The amount of money spent is almost unbelievable. Through 2026, Meta intends to invest up to $135 billion in AI infrastructure. The total expenditure across Big Tech may amount to $650 billion. Before being translated into the actual world, these figures seem fictitious: miles of server halls, transmission lines spanning deserts, and water systems designed to keep racks cool all day and all night.
A small city’s electricity consumption is approximately equivalent to one gigawatt of compute power. The metaphor changes when you multiply that by six: Meta is purchasing land use, energy demand, and long-term operational commitments in addition to chips. Instead of being a software revolution, the AI race is starting to resemble an industrial expansion.
Investors appear conflicted. In contrast to Microsoft, Amazon, and Google, whose stocks fell more precipitously after revealing comparable spending plans, Meta’s stock has remained comparatively stable. Both optimism and exhaustion are present. Some question if the scale will be justified by the returns. Others are afraid of the slow-motion bubble’s contours.
Meanwhile, rumors of custom silicon continue to circulate. Google’s TPUs, Amazon’s Trainium chips, and Meta’s in-house designs all allude to a time when hyperscalers will be less dependent on outside suppliers. Analysts are still doubtful that these substitutes can completely take the place of general-purpose GPUs. Nevertheless, the path of travel seems clear.

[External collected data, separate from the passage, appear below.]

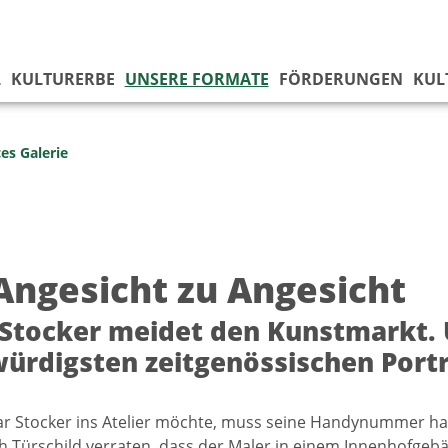
L
KULTURERBE
UNSERE FORMATE
FÖRDERUNGEN
KUL
es Galerie
Angesicht zu Angesicht
Stocker meidet den Kunstmarkt. Un
ürdigsten zeitgenössischen Portr
ar Stocker ins Atelier möchte, muss seine Handynummer h
ch Türschild verraten, dass der Maler in einem Innenhofgeb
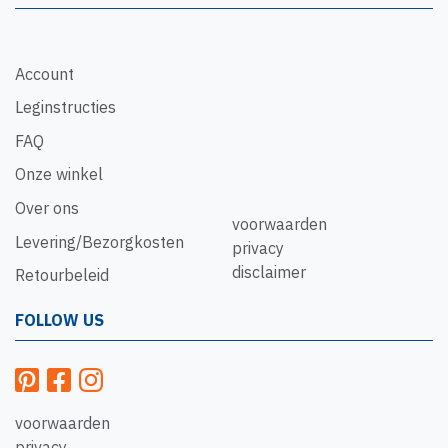
Account
Leginstructies
FAQ
Onze winkel
Over ons
voorwaarden
Levering/Bezorgkosten
privacy
disclaimer
Retourbeleid
FOLLOW US
voorwaarden
privacy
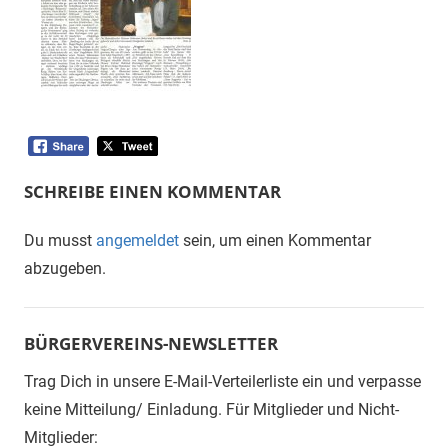
SCHREIBE EINEN KOMMENTAR
Du musst
angemeldet
sein, um einen Kommentar
abzugeben.
BÜRGERVEREINS-NEWSLETTER
Trag Dich in unsere E-Mail-Verteilerliste ein und verpasse
keine Mitteilung/ Einladung. Für Mitglieder und Nicht-
Mitglieder:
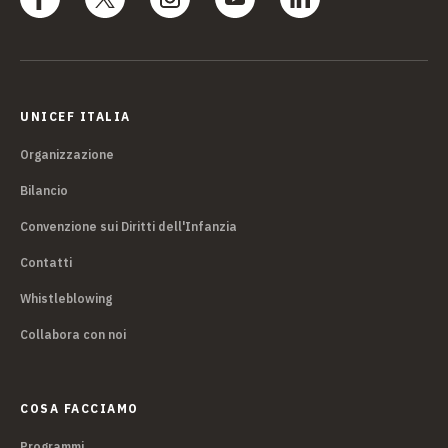
UNICEF ITALIA
Organizzazione
Bilancio
Convenzione sui Diritti dell'Infanzia
Contatti
Whistleblowing
Collabora con noi
COSA FACCIAMO
Programmi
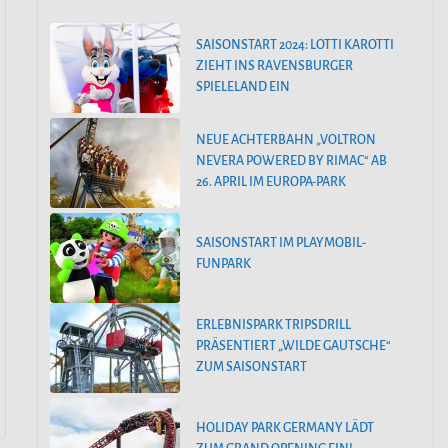
SAISONSTART 2024: LOTTI KAROTTI
ZIEHT INS RAVENSBURGER
SPIELELAND EIN
NEUE ACHTERBAHN „VOLTRON
NEVERA POWERED BY RIMAC“ AB
26. APRIL IM EUROPA-PARK
SAISONSTART IM PLAYMOBIL-
FUNPARK
ERLEBNISPARK TRIPSDRILL
PRÄSENTIERT „WILDE GAUTSCHE“
ZUM SAISONSTART
HOLIDAY PARK GERMANY LÄDT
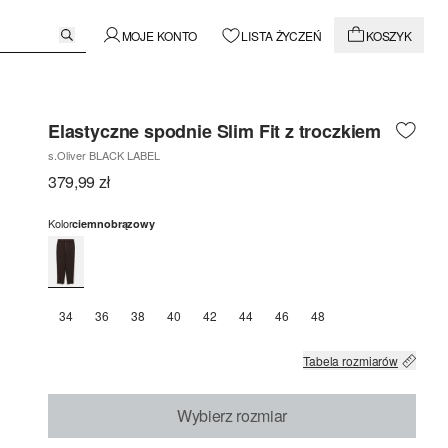
MOJE KONTO
LISTA ŻYCZEŃ
KOSZYK
Elastyczne spodnie Slim Fit z troczkiem
s.Oliver BLACK LABEL
379,99 zł
Kolor
ciemnobrązowy
34
36
38
40
42
44
46
48
Tabela rozmiarów
Wybierz rozmiar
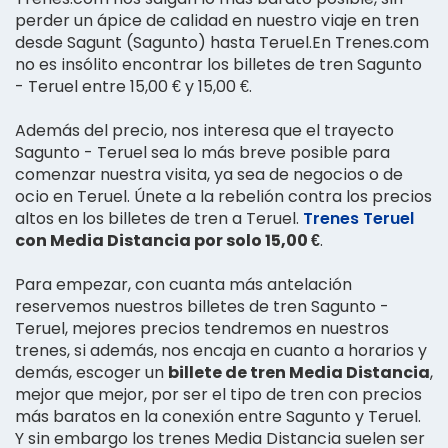
perder un ápice de calidad en nuestro viaje en tren
desde Sagunt (Sagunto) hasta Teruel.En Trenes.com
no es insólito encontrar los billetes de tren Sagunto
- Teruel entre 15,00 € y 15,00 €.
Además del precio, nos interesa que el trayecto
Sagunto - Teruel sea lo más breve posible para
comenzar nuestra visita, ya sea de negocios o de
ocio en Teruel. Únete a la rebelión contra los precios
altos en los billetes de tren a Teruel.
Trenes Teruel
con Media Distancia por solo 15,00 €
.
Para empezar, con cuanta más antelación
reservemos nuestros billetes de tren Sagunto -
Teruel, mejores precios tendremos en nuestros
trenes, si además, nos encaja en cuanto a horarios y
demás, escoger un
billete de tren Media Distancia
,
mejor que mejor, por ser el tipo de tren con precios
más baratos en la conexión entre Sagunto y Teruel.
Y sin embargo los trenes Media Distancia suelen ser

This story also has a consumer-facing component. Beyond servers, Meta also wants to develop wearable technology and interfaces with artificial intelligence. Demands for real-time processing may change edge hardware requirements, strengthening the connection between personal devices and data centers. It’s possible that unannounced devices play a role in today’s chip supply security.
Energy is the more general tension. In 2024, data centers used about 1.5% of the world’s electricity, a percentage that is predicted to rise. With the same urgency that was previously reserved for transistor density, engineers discuss cooling systems, power distribution, and efficiency improvements. AI is turning into a power issue on par with computing issues.
Last year, dust swirled across concrete pads as rows of steel framing stretched toward the horizon outside a new data center construction in the American Southwest. It appeared more like the infrastructure of a new utility than the software of the future. I get the same impression when I watch Meta’s AMD pact: this is cloud computing on an industrial scale.
It’s unclear if this marks the beginning of a post-Nvidia era. The ecosystem advantage of Nvidia is still very strong. However, Meta’s action implies that the days of relying solely on one vendor are coming to an end. Businesses constructing the AI of the future seem committed to managing their own energy requirements, supply chains, and possibly even silicon in the future.
It’s still unclear if these wagers will result in long-term benefits or merely drive up industry costs. But the race is on, with gigawatts as the unit of measurement rather than megabytes or model parameters.